The buyers argue that under Halvorson the public duty rule does not apply to them because of their status as "occupants" of the house. In Halvorson, we acknowledged the traditional rule that a local government is under no duty, ascertainable in tort, to ensure compliance with its building code. We held, however, that the City of Seattle could be liable for failure to enforce the Seattle Housing Code because the code, in its declaration of purpose, evidenced the "clear intent" to protect building occupants. Halvorson, at 676. That purpose was to identify "conditions and circumstances [which] are dangerous and a menace to the health, safety, morals or welfare of the occupants of such buildings and of the public, ..." (Italics ours.) Halvorson, at 677 n. 1.

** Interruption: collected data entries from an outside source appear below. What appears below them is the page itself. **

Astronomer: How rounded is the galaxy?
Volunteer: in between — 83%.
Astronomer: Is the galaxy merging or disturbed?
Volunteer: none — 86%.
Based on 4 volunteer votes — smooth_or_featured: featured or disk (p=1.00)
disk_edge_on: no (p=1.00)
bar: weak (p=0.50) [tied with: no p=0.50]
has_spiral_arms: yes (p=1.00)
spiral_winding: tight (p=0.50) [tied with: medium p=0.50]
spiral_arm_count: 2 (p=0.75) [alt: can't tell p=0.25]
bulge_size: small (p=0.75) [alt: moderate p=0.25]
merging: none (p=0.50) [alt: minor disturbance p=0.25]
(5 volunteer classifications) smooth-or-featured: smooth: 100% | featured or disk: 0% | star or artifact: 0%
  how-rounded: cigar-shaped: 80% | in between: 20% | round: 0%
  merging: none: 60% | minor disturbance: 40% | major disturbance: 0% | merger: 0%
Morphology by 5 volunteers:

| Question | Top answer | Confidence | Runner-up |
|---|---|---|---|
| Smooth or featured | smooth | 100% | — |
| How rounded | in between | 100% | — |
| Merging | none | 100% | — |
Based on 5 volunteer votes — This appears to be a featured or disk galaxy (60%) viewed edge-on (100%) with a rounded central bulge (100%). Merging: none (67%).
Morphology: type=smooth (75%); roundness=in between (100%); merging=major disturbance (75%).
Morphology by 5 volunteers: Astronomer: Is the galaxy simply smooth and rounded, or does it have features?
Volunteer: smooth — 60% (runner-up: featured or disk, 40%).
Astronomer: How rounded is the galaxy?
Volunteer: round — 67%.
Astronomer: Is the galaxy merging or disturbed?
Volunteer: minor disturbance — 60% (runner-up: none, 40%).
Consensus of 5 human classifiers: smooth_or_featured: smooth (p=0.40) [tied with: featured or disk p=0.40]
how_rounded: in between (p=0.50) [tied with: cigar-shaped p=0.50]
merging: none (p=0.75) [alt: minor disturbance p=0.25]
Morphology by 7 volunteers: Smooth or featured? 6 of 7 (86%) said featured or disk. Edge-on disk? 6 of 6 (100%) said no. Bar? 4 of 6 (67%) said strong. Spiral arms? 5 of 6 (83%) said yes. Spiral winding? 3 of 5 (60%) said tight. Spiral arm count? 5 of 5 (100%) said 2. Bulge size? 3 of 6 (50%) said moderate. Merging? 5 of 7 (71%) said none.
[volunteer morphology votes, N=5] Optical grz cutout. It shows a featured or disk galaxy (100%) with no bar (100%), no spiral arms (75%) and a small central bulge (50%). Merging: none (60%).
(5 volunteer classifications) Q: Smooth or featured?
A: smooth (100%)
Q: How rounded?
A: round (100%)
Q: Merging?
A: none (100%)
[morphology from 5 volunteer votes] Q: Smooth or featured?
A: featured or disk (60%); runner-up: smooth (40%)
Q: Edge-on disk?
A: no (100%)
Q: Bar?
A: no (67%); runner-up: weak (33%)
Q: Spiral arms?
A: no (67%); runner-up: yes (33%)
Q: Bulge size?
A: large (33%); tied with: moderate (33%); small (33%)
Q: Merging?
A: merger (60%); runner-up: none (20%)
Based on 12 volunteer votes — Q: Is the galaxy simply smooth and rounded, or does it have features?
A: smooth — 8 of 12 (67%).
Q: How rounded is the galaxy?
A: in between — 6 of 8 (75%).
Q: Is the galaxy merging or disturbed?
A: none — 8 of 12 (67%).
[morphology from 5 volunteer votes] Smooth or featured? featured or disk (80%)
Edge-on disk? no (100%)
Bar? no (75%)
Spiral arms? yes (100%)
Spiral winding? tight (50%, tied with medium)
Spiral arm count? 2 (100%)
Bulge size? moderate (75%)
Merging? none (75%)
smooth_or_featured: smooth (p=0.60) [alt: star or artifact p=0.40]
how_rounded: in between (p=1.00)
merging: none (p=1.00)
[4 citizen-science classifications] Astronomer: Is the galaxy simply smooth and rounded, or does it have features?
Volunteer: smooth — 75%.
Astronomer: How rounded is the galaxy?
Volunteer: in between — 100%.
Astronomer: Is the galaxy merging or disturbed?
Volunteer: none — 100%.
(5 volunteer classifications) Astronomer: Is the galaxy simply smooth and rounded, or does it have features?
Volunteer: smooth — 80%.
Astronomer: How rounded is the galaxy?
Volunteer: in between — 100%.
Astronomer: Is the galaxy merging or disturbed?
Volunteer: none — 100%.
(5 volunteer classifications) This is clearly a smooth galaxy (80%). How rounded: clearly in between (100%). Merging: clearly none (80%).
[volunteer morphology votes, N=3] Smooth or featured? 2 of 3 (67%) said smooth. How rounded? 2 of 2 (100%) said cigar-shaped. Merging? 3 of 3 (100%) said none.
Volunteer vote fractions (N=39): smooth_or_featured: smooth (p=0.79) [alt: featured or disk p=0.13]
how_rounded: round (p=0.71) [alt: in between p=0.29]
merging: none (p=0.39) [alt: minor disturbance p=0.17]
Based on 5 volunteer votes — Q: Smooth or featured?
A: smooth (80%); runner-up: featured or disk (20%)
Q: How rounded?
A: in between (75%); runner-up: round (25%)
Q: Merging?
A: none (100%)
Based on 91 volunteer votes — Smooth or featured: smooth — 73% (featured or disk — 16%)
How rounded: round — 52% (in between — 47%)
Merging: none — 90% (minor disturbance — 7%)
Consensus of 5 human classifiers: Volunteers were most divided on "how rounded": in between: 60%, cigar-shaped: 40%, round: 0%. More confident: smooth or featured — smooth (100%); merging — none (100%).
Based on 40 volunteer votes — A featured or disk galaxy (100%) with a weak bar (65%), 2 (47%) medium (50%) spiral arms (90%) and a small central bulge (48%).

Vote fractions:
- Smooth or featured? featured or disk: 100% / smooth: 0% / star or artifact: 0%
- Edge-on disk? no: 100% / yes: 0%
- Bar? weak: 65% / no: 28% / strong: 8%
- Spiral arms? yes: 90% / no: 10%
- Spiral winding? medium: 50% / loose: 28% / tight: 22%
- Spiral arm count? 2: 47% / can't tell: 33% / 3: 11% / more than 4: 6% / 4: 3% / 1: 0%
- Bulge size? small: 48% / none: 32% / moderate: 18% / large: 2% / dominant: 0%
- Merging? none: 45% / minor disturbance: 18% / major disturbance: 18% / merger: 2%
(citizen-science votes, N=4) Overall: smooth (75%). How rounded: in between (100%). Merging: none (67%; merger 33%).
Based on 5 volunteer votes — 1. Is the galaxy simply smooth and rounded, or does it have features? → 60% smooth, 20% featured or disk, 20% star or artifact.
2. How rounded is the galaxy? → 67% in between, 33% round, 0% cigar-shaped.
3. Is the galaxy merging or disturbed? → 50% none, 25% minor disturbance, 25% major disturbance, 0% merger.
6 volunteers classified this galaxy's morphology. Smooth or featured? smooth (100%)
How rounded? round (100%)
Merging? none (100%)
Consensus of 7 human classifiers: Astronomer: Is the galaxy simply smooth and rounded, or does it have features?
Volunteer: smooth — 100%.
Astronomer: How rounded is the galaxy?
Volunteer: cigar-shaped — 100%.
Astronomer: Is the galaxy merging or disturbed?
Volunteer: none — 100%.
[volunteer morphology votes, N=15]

The "clear intent" to protect occupants found in Halvorson is not present here. The purpose section of the Seattle Housing Code focuses on substandard housing that is unfit for human habitation. The primary purpose of the Seattle Housing Code is necessarily more focused on the public health and safety of occupants of substandard buildings. On the other hand, the purpose of the State Building Code Act is much broader. While the Act promotes the welfare of occupants, its primary purpose is to require that minimum performance standards and requirements for building and construction materials be applied consistently throughout the state.

Additionally, Halvorson requires that an injured plaintiff show "culpable neglect regarding, or indifference to" violations of the building code. Halvorson, at 678; see Hartley v. State, 103 Wash. 2d 768, 783, 698 P.2d 77 (1985). The requirement was met in Halvorson with allegations that the *166 City had actual and long-standing knowledge of noncompliance with the Seattle Housing Code. There is no evidence of such culpability in the present case.

The State Building Code Act's building permit and inspection requirements impose a duty which is owed to the general public as a whole. We find no legislative intent that the Act was intended to protect the class of building occupants in addition to the general public.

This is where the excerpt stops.